Playing Defense in your International Positions

by Wayne Ferbert on February 28th, 2012

PIMCO founder Bill Gross has put out his March 2012 Outlook. His monthly investment outlook newsletter is probably the most read free investment newsletter in the world (find it here at this link if you want to read it).

The March outlook is titled: Defense. It is all about getting more defensive in your portfolio by moving to a more ‘risk-off’ stance. In particular, Gross thinks that Global markets still carry tremendous systemic risk. Amen Bill! Hallelujah! The guys at Buy And Hedge get all warm and fuzzy when people talk about playing defense – after all, Buy & Hedge is all about defensive investing.

In Bill Gross’ case, however, the investment hypothesis is more about reducing your risk assets – like emerging markets and international exposure. Meanwhile, at Buy And Hedge, we like to always have risk assets in our portfolio. When we are hedged, the risk assets are not quite as risky.

But there are times in the Buy And Hedge approach to get more defensive. In our case, when we want to get more defensive, we tighten up our hedges. What does that mean? It means we move our floors on our positions up. We move up the prices that control where our losses stop (ie, where our protection begins).

Let’s look at emerging markets and developed international markets since Mr. Gross thinks these should be under-weight. You might use two very popular ETFs that offer options for emerging markets and international developed: the EEM & EFA, respectively. We use them as part of our asset allocation. These ETFs have healthy and reliable options markets.

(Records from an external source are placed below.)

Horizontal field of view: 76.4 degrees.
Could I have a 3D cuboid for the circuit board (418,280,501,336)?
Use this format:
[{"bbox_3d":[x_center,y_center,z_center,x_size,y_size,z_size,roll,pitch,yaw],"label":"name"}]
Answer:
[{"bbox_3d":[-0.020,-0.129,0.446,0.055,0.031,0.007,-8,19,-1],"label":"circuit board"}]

Both of these two ETFs have had very nice market runs since hitting their bottoms in December. The EEM is up 20% and the EFA is up 15%. Of course, a good portion of this rally can be attributed to the fact that these ETFs were so beat up in 2011 because of the global credit crisis. These two ETFs are still well off of their 52 week highs, after all.

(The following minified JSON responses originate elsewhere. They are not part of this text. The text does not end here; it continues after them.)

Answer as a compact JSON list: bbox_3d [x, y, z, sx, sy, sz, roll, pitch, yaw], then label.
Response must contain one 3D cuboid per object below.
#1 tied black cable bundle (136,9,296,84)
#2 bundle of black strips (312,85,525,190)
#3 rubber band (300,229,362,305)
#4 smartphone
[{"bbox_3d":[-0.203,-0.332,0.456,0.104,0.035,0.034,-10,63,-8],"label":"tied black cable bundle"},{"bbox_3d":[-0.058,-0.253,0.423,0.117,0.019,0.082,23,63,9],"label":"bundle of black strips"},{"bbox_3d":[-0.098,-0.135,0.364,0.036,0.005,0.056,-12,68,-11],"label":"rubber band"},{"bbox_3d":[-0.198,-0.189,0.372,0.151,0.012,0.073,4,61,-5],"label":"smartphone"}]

So, if you want to consider getting more defensive in these positions, then think about resetting your hedges to higher protection levels. Look to roll out to a further month – with high protection in your strike price. In the EEM, we have been resetting many hedges to closer to $40. And in the EFA, we have been resetting to around $48-$50 strikes.

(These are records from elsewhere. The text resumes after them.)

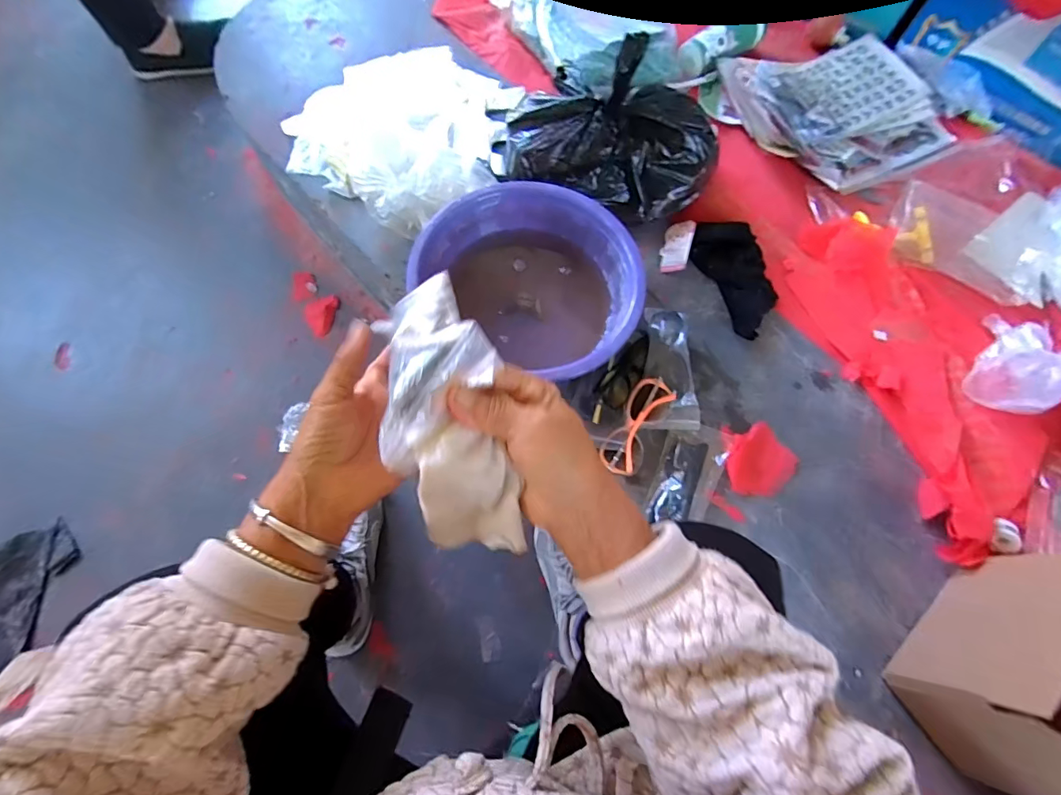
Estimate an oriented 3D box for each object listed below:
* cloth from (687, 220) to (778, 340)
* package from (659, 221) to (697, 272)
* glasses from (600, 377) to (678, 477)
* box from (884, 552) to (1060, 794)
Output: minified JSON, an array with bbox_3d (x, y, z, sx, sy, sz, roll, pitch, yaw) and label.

If you have enjoyed the run-up in these assets, resetting the hedge is like locking in some of the gains. Your earlier protection levels have probably lost some value – but these new higher levels will protect you if you think Bill Gross is right.

Personally, I am not sure that Bill Gross’ outlook is right. But we are always looking for room to re-set hedges when the market runs up. The rally of the last three months certainly qualifies. And if resetting the hedges on Emerging markets means that me and Bill Gross agree – then I am in good company!